───── Source information ─────
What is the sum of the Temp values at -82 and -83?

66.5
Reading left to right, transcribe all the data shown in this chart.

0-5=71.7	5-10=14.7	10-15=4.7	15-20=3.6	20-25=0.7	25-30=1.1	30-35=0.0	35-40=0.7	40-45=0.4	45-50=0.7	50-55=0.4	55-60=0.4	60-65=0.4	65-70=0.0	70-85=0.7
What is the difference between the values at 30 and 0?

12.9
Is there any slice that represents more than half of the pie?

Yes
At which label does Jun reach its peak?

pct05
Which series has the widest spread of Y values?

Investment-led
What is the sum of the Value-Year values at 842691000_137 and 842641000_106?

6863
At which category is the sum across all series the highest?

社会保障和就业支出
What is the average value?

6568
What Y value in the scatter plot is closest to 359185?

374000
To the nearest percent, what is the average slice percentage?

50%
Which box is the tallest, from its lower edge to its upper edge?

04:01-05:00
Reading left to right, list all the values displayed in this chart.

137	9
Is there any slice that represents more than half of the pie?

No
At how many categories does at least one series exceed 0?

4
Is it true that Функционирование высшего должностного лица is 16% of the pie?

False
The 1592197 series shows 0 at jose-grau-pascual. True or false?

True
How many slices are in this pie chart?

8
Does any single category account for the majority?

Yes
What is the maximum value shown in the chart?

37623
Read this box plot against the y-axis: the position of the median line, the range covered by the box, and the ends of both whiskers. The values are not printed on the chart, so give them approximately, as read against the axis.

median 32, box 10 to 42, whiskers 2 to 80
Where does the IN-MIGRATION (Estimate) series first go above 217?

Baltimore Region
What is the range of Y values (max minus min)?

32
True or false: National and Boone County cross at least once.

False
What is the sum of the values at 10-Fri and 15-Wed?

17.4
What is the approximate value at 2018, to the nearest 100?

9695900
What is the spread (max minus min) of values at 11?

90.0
─────
→ **Your instructions**:
Please give every line of the items above as a JSON list of strings, one string per line, with blank lines left out.

→ **The answer**:
[
  "What is the sum of the Temp values at -82 and -83?",
  "66.5",
  "Reading left to right, transcribe all the data shown in this chart.",
  "0-5=71.7\t5-10=14.7\t10-15=4.7\t15-20=3.6\t20-25=0.7\t25-30=1.1\t30-35=0.0\t35-40=0.7\t40-45=0.4\t45-50=0.7\t50-55=0.4\t55-60=0.4\t60-65=0.4\t65-70=0.0\t70-85=0.7",
  "What is the difference between the values at 30 and 0?",
  "12.9",
  "Is there any slice that represents more than half of the pie?",
  "Yes",
  "At which label does Jun reach its peak?",
  "pct05",
  "Which series has the widest spread of Y values?",
  "Investment-led",
  "What is the sum of the Value-Year values at 842691000_137 and 842641000_106?",
  "6863",
  "At which category is the sum across all series the highest?",
  "社会保障和就业支出",
  "What is the average value?",
  "6568",
  "What Y value in the scatter plot is closest to 359185?",
  "374000",
  "To the nearest percent, what is the average slice percentage?",
  "50%",
  "Which box is the tallest, from its lower edge to its upper edge?",
  "04:01-05:00",
  "Reading left to right, list all the values displayed in this chart.",
  "137\t9",
  "Is there any slice that represents more than half of the pie?",
  "No",
  "At how many categories does at least one series exceed 0?",
  "4",
  "Is it true that Функционирование высшего должностного лица is 16% of the pie?",
  "False",
  "The 1592197 series shows 0 at jose-grau-pascual. True or false?",
  "True",
  "How many slices are in this pie chart?",
  "8",
  "Does any single category account for the majority?",
  "Yes",
  "What is the maximum value shown in the chart?",
  "37623",
  "Read this box plot against the y-axis: the position of the median line, the range covered by the box, and the ends of both whiskers. The values are not printed on the chart, so give them approximately, as read against the axis.",
  "median 32, box 10 to 42, whiskers 2 to 80",
  "Where does the IN-MIGRATION (Estimate) series first go above 217?",
  "Baltimore Region",
  "What is the range of Y values (max minus min)?",
  "32",
  "True or false: National and Boone County cross at least once.",
  "False",
  "What is the sum of the values at 10-Fri and 15-Wed?",
  "17.4",
  "What is the approximate value at 2018, to the nearest 100?",
  "9695900",
  "What is the spread (max minus min) of values at 11?",
  "90.0"
]